I didn't see in the spec anywhere where we define how CDI should propagate its context with CP. In particular, the current implementation of CDI context propagation turns out to have confusing semantics, where it does not capture the request context entirely, but only the values currently added to the context.

My opinion was that it was obvious that when we want the request context to be captured, it has to be the entire request context (which is a mutable Map), which means being able to see all modifications to it that happened before. Not just the current values defined in the request context.

So it was implemented as capturing values currently active at this point, which is wrong IMO and pretty useless, unfortunately. So perhaps we need to clarify this in the spec?

To explain why we want to propagate the entire mutable context, here's an imperative example:

// nothing in the current request context
a(); // causes lazy beans to be added to the request context
b(); // can use the added request-context beans

It's pretty obvious that the request context (like the application context) is a mutable Map that gets mutated, and "happens-before" modifications are visible to later instructions. It's a context that follows the current request.

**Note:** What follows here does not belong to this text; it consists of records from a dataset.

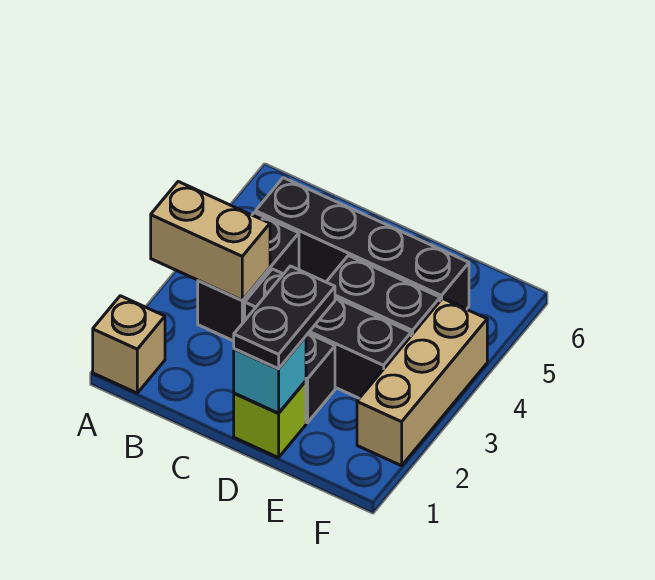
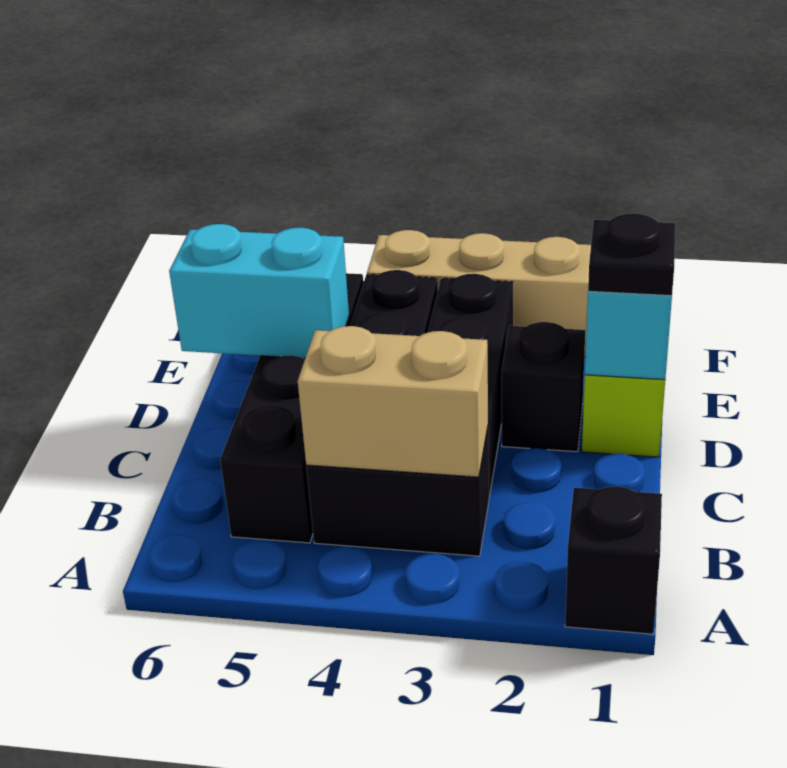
tan brick A1 level 1 -> black brick A1 level 1
tan brick A3:B3 level 2 -> tan brick B3:B4 level 2
black plate D1:D2 level 3 -> black plate D1 level 3
none -> cyan brick D5:D6 level 2

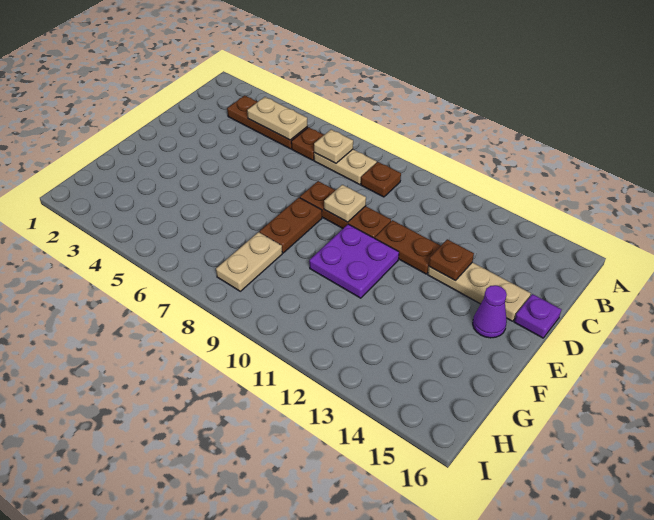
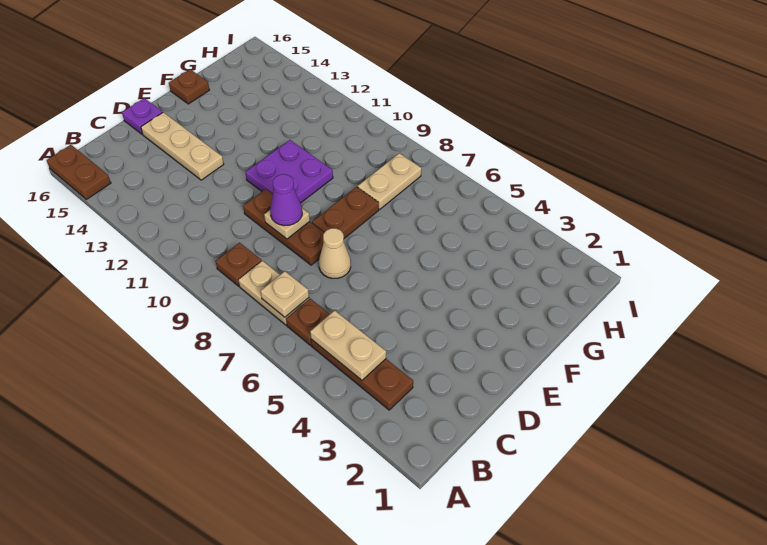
none -> tan cone D7 level 1
brown plate D11:D12 level 1 -> brown plate A15:A16 level 1
brown plate D13 level 2 -> brown plate F16 level 1
purple cone E15 level 1 -> purple cone D9 level 3

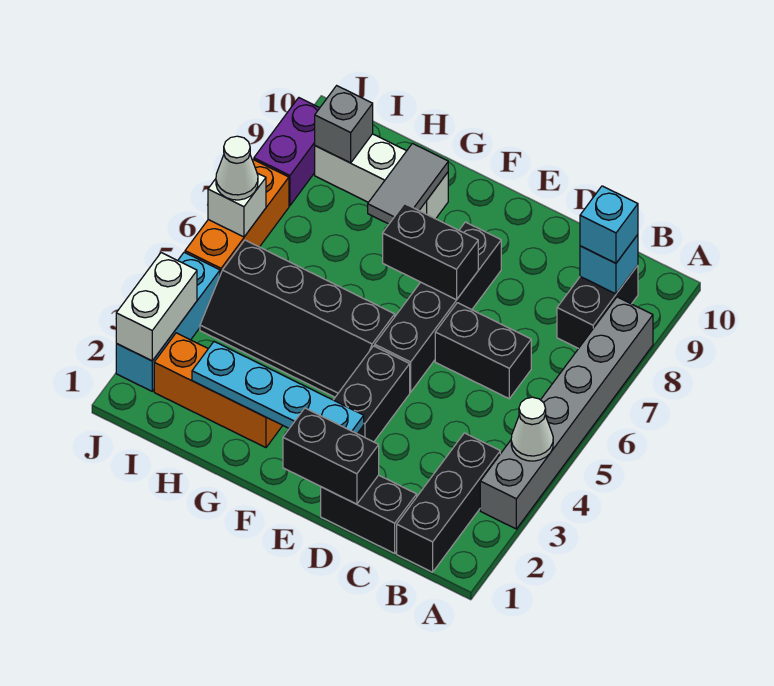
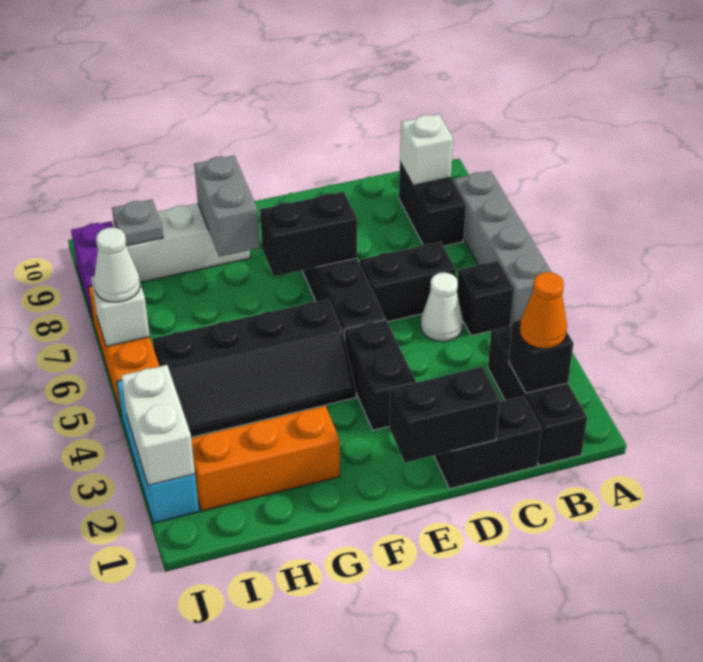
grey brick A3:A8 level 1 -> grey brick A5:A8 level 1
white cone A4 level 2 -> white cone C5 level 1
none -> black brick B2 level 2
none -> orange cone B2 level 3
none -> black brick B5 level 1
cyan brick B9 level 2 -> white brick B9 level 2
cyan brick B9 level 3 -> none
cyan plate E2:H2 level 2 -> none
grey tile G8:G9 level 2 -> grey brick G8:G9 level 2
grey brick I9 level 2 -> grey plate I9 level 2

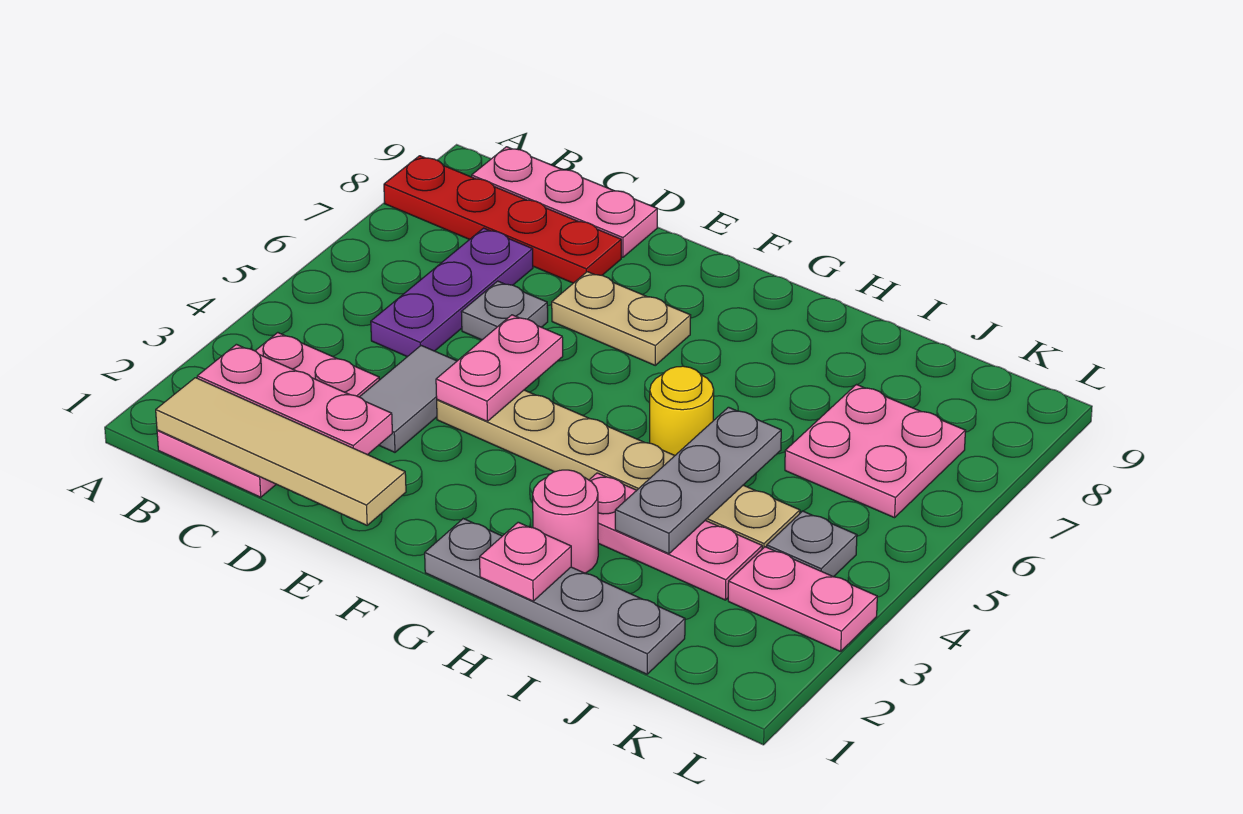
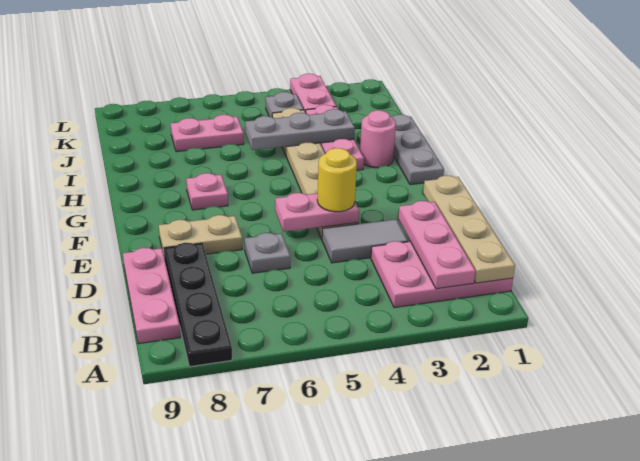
red plate A8:D8 level 1 -> black plate A8:D8 level 1
tan tile B1:E1 level 2 -> tan plate B1:E1 level 2
purple plate C5:C7 level 1 -> none
tan plate E7:F7 level 1 -> tan plate E7:E8 level 1
grey plate G1:J1 level 1 -> grey plate G1:I1 level 1
pink plate H1 level 2 -> pink plate G7 level 1
yellow round brick H5 level 1 -> yellow round brick E4 level 3
pink plate J6:K7 level 1 -> pink plate J6:J7 level 1

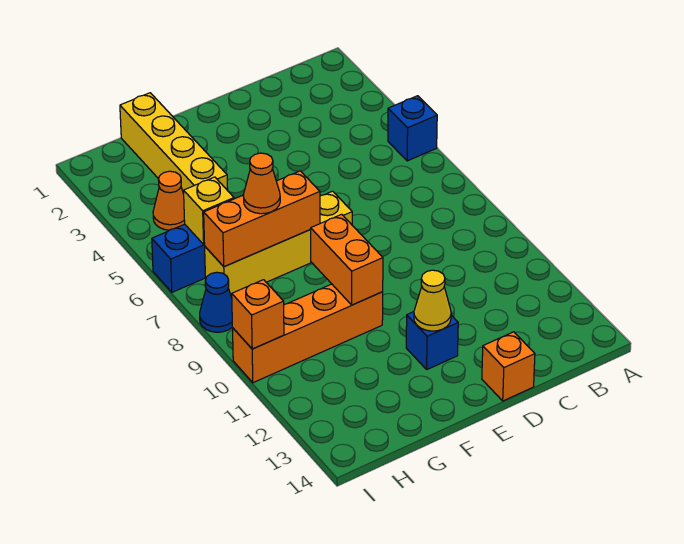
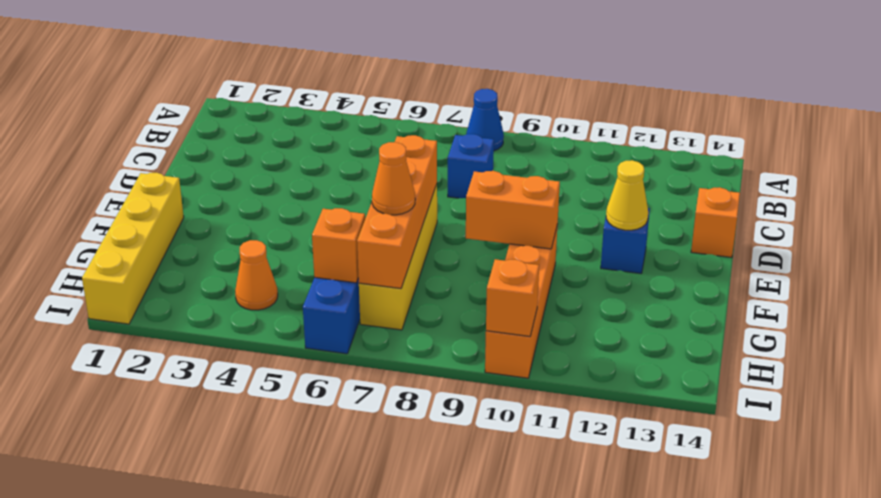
blue brick A5 level 1 -> blue brick C8 level 1
orange brick F7:H7 level 2 -> orange brick E7:H7 level 2
yellow brick G1:G4 level 1 -> yellow brick F1:I1 level 1
yellow brick H6 level 2 -> orange brick H6 level 2
blue cone I8 level 1 -> blue cone A8 level 1

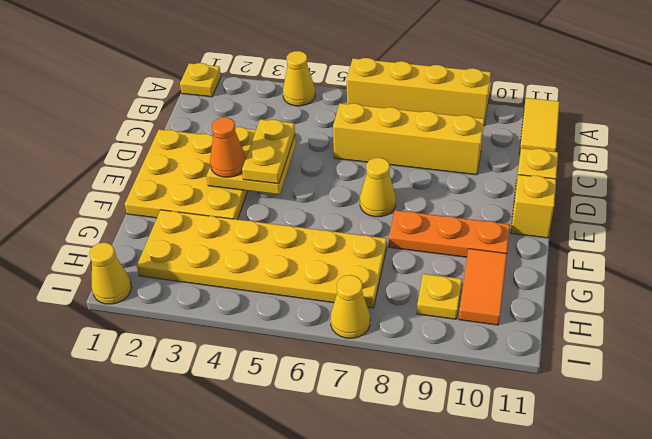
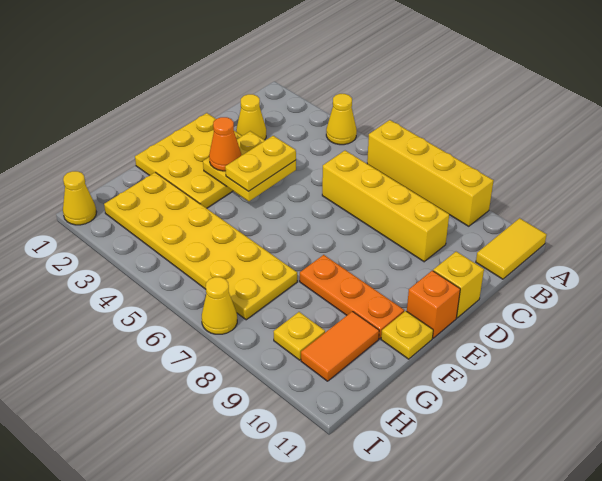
yellow plate A1 level 1 -> yellow plate F11 level 1
yellow cone E7 level 1 -> yellow cone C2 level 1
yellow brick E11 level 1 -> orange brick E11 level 1

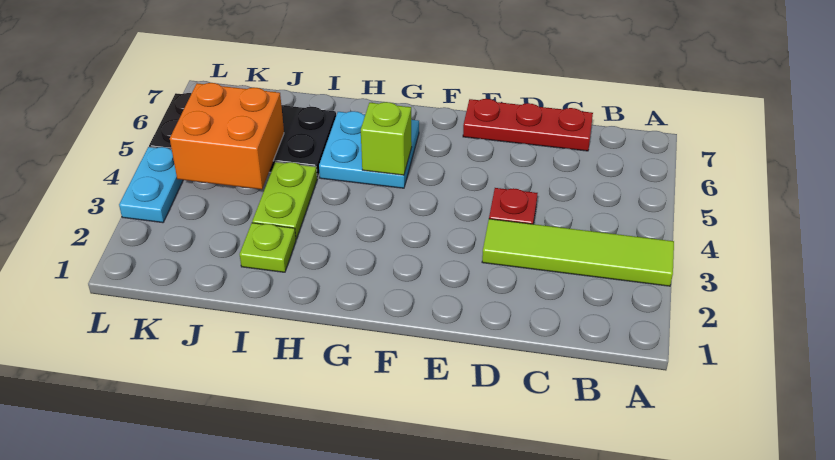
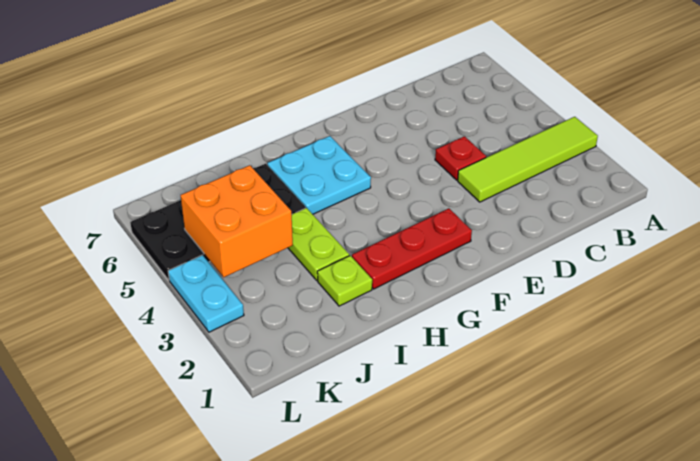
red plate C7:E7 level 1 -> red plate F2:H2 level 1
lime brick G5 level 2 -> none

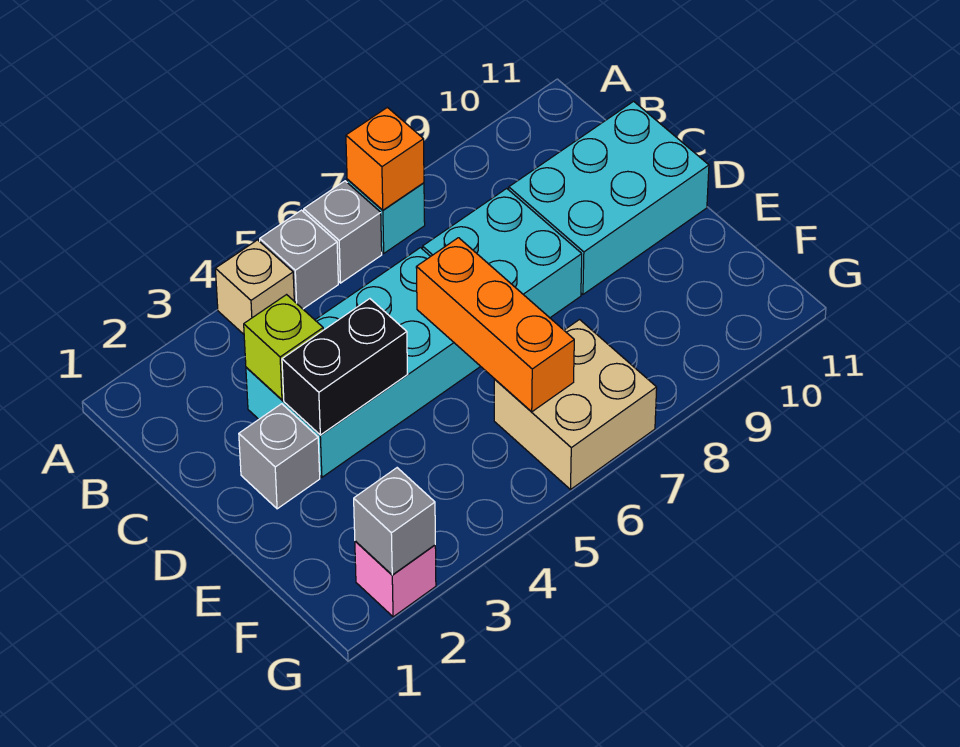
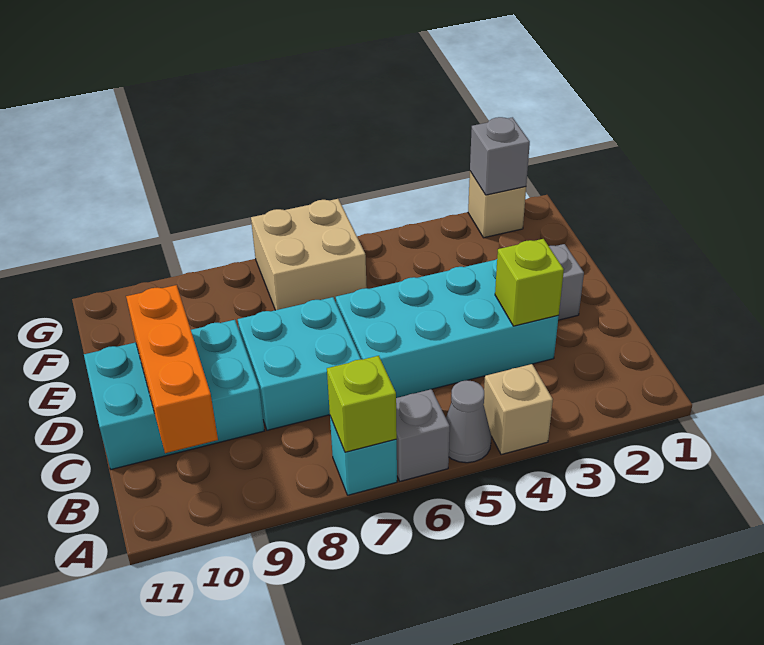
grey brick A5 level 1 -> grey cone A5 level 1
orange brick A7 level 2 -> lime brick A7 level 2
black brick D3:D4 level 2 -> none
orange brick D6:F6 level 2 -> orange brick B10:D10 level 2
pink brick G2 level 1 -> tan brick G2 level 1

Now here's the same application in a reactive fashion:

// nothing in the current request context
return threadContext.withContextPropagation(CompletableFuture.completedFuture(null))
 .thenAccept(v-> a()) // causes lazy beans to be added to the request context
 .thenAccept(v -> b()); // can use the added request-context beans

To any reactive user, it's pretty obvious that this should work exactly the same as the imperative case. Except with the current implementation of CDI context propagation, the request context is captured before a() adds things to it, and restored empty so that b() has request-scoped beans vanish from its request scope.

In practice, this causes the request scope to not really be propagated in a reactive pipeline (since "happens-before" mutations are not always visible). It differs from the imperative code, and does not follow the principle of least surprise (beans vanishing from the request context and potentially later coming back to it are very hard to debug).

It also makes lazy request-scoped beans unusable with reactive applications, since to make them properly follow the request lifecycle we would require to eagerly load them all at the start of the request, which is very bad for performance.

Finally, note that this is not regular at all with the application scope, which is propagated entirely, with the right "happens-before" mutations visible.

I didn't think this would be something the spec should define, since it's CDI-specific, and I thought pretty obvious, but perhaps we can make this generic and specify that while context-propagation is ThreadContextProvider-specific, we encourage behaviour to follow the "happens-before" semantics for mutable contexts, so that reactive code behaves in the same way to imperative code.